━━ Entri yang Diberikan ━━
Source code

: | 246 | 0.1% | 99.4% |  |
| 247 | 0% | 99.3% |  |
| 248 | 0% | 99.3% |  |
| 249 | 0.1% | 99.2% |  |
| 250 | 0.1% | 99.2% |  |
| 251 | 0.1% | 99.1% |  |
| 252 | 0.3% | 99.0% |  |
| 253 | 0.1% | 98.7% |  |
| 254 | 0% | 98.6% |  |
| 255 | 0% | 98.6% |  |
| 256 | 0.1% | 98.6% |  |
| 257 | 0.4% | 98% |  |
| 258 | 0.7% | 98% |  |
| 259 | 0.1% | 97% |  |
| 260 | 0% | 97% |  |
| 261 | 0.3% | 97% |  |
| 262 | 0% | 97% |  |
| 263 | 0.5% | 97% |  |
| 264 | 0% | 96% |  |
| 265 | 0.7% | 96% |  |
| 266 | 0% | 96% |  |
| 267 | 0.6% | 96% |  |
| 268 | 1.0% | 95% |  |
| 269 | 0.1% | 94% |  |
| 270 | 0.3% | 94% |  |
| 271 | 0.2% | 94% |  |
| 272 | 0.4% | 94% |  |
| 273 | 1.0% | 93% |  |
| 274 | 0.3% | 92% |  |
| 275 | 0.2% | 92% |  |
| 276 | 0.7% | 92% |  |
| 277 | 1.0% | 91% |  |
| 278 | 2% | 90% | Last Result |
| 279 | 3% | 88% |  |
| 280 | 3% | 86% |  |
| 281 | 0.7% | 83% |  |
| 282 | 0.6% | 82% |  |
━━━
## Butir Tugas
Susun semua baris dari seluruh entri di atas sebagai daftar bernomor. Baris kosong tidak perlu dimasukkan.

## Penyelesaian Tugas
1. Source code
2. : | 246 | 0.1% | 99.4% |  |
3. | 247 | 0% | 99.3% |  |
4. | 248 | 0% | 99.3% |  |
5. | 249 | 0.1% | 99.2% |  |
6. | 250 | 0.1% | 99.2% |  |
7. | 251 | 0.1% | 99.1% |  |
8. | 252 | 0.3% | 99.0% |  |
9. | 253 | 0.1% | 98.7% |  |
10. | 254 | 0% | 98.6% |  |
11. | 255 | 0% | 98.6% |  |
12. | 256 | 0.1% | 98.6% |  |
13. | 257 | 0.4% | 98% |  |
14. | 258 | 0.7% | 98% |  |
15. | 259 | 0.1% | 97% |  |
16. | 260 | 0% | 97% |  |
17. | 261 | 0.3% | 97% |  |
18. | 262 | 0% | 97% |  |
19. | 263 | 0.5% | 97% |  |
20. | 264 | 0% | 96% |  |
21. | 265 | 0.7% | 96% |  |
22. | 266 | 0% | 96% |  |
23. | 267 | 0.6% | 96% |  |
24. | 268 | 1.0% | 95% |  |
25. | 269 | 0.1% | 94% |  |
26. | 270 | 0.3% | 94% |  |
27. | 271 | 0.2% | 94% |  |
28. | 272 | 0.4% | 94% |  |
29. | 273 | 1.0% | 93% |  |
30. | 274 | 0.3% | 92% |  |
31. | 275 | 0.2% | 92% |  |
32. | 276 | 0.7% | 92% |  |
33. | 277 | 1.0% | 91% |  |
34. | 278 | 2% | 90% | Last Result |
35. | 279 | 3% | 88% |  |
36. | 280 | 3% | 86% |  |
37. | 281 | 0.7% | 83% |  |
38. | 282 | 0.6% | 82% |  |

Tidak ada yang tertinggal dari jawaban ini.